Whether or not the arrest, search, and seizure conducted against them were illegal

HELD:

Section 5, Rule 113 of the Rules of Court provides for lawful warrantless arrests, viz:

Sec. 5. Arrest without warrant; when lawful. -- A peace officer or a private person may,
without a warrant, arrest a person:

(a) When, in his presence, the person to be arrested has committed, is actually
committing, or is attempting to commit an offense;

(b) When an offense has in fact just been committed and he has probable cause to
believe based on personal knowledge of facts or circumstances that the person to be
arrested has committed it; and

(c) When the person to be arrested is a prisoner who escaped from a penal
establishment or place where he is serving final judgment or temporarily confined
while his case is pending, or has escaped while being transferred from one
confinement to another.
Section 5(a) is what is known as arrest in flagrante delicto.
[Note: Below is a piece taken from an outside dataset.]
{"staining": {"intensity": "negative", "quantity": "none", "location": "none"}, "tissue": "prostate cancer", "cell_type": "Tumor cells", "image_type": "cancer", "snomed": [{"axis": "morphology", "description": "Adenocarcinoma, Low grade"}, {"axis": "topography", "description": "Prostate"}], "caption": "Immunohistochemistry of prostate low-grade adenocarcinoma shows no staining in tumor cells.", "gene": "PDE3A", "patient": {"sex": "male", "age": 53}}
For this type of warrantless
arrest to be valid, two requisites must concur: "(1) the person to be arrested must execute
an overt act indicating that he has just committed, is actually committing, or is attempting to
commit a crime; and, (2) such overt act is done in the presence or within the view of the
arresting officer." A common example of an arrest in flagrante delicto is one made after
conducting a buy-bust operation.

This is precisely what happened in the present case. The arrest of the appellants was an
arrest in flagrante delicto made in pursuance of Sec. 5(a), Rule 113 of the Rules of Court. The
arrest was effected after Marcelino and Myra performed the overt act of selling to PO2 Noble
the sachet of shabu and Ranada of having in his control and custody illegal drug
paraphernalia. Thus, there is no other logical conclusion than that the arrest made by the
police officers was a valid warrantless arrest since the same was made while the appellants
were actually committing the said crimes.

The arrest of the appellants was lawful. Under Section 13, Rule 126 of the Rules of Court, "[a]
person lawfully arrested may be searched for dangerous weapons or anything which may
have been used or constitute proof in the commission of an offense without a search
warrant." The factual milieu of this case clearly shows that the search was made after
appellants were lawfully arrested. Pursuant to the above-mentioned rule, the subsequent
search and seizure made by the police officers were likewise valid. Hence, appellants’ claim
of unreasonable search and seizure must fail.